Mom is also tired because of poor eating habits.  I'm constantly hungry, ravenous sometimes.  All the things I've read say it's normal for breastfeeding moms to be super hungry.  But often I grab a sugary
quick high carb snack instead of something better for me, and better for E too.  This often leads to a sugar crash, which makes me even more tired.

No caffeine for this baby!
Mom is also tired because of good eating choices.  Except for a small green tea incident while on vacation in California last year I've been caffeine free (I make an exception for chocolate) since finding out I was pregnant.  Going from 3-4 caffeinated drinks a day to zero has been tough and I really, really miss caffeine some days but for the most part I'm glad to have kicked that addiction.  But not having caffeine does contributed to the tired factor, or at least to the not able to do something about the tired factor.

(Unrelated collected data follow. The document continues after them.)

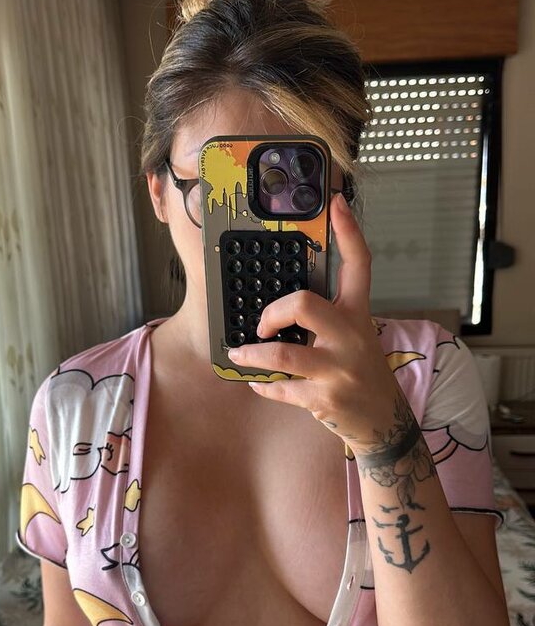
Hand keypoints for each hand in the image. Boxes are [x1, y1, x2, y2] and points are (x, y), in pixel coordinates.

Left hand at [226, 192, 401, 449]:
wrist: (384, 422)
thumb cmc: (360, 372)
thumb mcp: (354, 337)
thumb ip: (328, 317)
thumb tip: (281, 303)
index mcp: (358, 315)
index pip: (359, 265)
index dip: (349, 232)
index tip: (336, 203)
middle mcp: (351, 338)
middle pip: (305, 304)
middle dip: (273, 310)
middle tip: (261, 322)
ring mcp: (338, 370)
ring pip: (283, 354)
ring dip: (253, 355)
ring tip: (241, 354)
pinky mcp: (325, 399)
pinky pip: (281, 388)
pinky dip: (264, 386)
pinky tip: (259, 383)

So, to try to help with the tired I'm going to start eating better.  My friend Sean does a healthy eating challenge.  One of the parts of the challenge is the sugar points.  He's not allowed to eat any processed foods that contain more than 6 grams of sugar.  I'm not entering into the challenge, I don't have the mental capacity to keep track of points and such but I am going to try to do the sugar points during weekdays.

I'm also going to try to exercise at home.  I'd love to get a gym membership but there is no more time in the day for me to go to a gym and work out.  At least at home I can do some push ups or ab work while playing with the baby.  I can do squats with her (she actually thinks it's pretty funny we we do squats together)  and of course I can take her out for walks.  My goal is 30 mins of some form of exercise a day.  I really want to get back to my pre-baby strength.  My shape is the same (actually I lost 2 lbs while pregnant) but my strength is so much less and I pride myself on being strong enough to not need help for most tasks.  I also want to be in better shape for our July vacation where we will be doing some hiking in the high alpine part of Yosemite.  I don't want to be the wuss of the trip, I want to be able to enjoy the hike, some of the hikes will be the same ones I took with Ken and E when she was 4 months in utero, so I want to be able to do just as well, if not better than, as I did the first time.